I have a process that bulk inserts into a table from a CSV. I now have requirements that some data coming from the CSV will contain ‘updated’ records (data that was imported previously but now have changes).
At this point I have a table full of duplicates. Is it possible to have BULK INSERT update (or even delete before insert) the records based on the PK?
I would rather not add a second step to this process to remove duplicates.

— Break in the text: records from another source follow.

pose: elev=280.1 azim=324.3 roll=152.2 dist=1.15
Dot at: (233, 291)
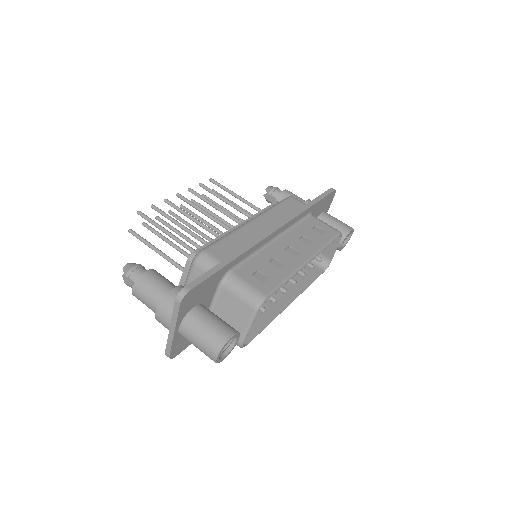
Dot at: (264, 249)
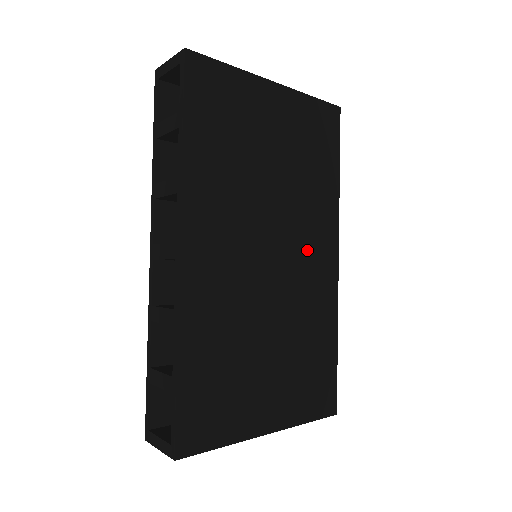
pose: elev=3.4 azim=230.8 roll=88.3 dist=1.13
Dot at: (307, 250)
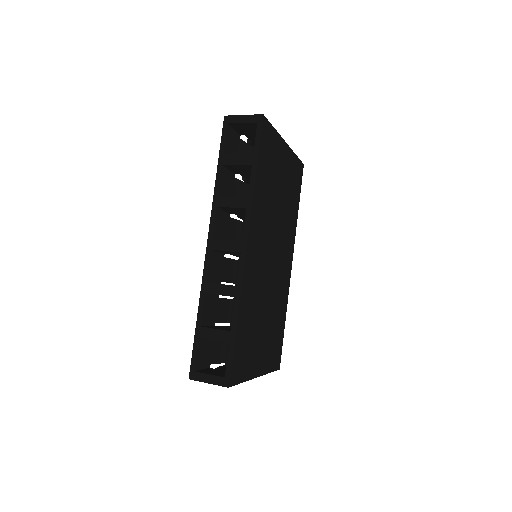
Dot at: (283, 256)
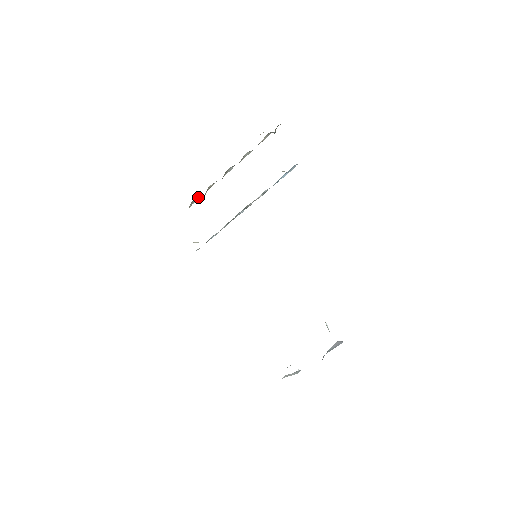
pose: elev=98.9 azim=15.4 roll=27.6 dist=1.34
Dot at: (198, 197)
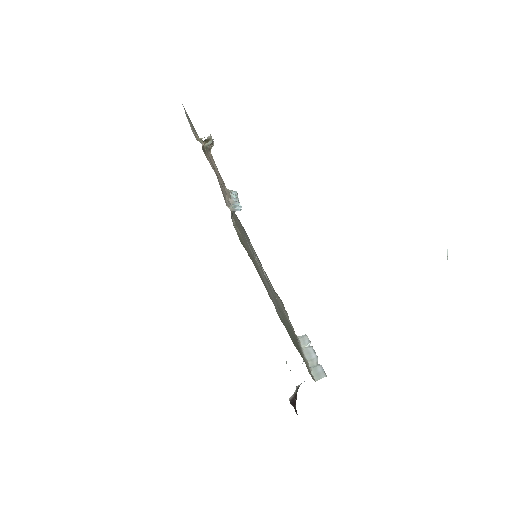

Edit: Instead of a staging table I’m just going to run the a delete query similar to the following
declare @tbl table
(
id int,
ref nvarchar(10)
)
insert into @tbl
values(1, 'AAAA'),
(2, 'BBBB'),
(3, 'CCCC'),
(4, 'AAAA'),
(5, 'BBBB'),
(6, 'AAAA')
delete from @tbl where id in (
select id from
(
select
id,
ref,
RANK() OVER(partition by ref order by id desc) as rnk
from @tbl) d
where rnk > 1
)
select * from @tbl
If it were me, I would load to a staging table and do the dupout from there. I’m not sure if BCP has that functionality, but I would be concerned about any sort of logic being done that I don’t have direct and visible control over.
It would also prevent you from being able to do QC checks based on the data you are loading. With a staging table you can do a PK comparison of some sort to make sure you have the correct number of distinct values.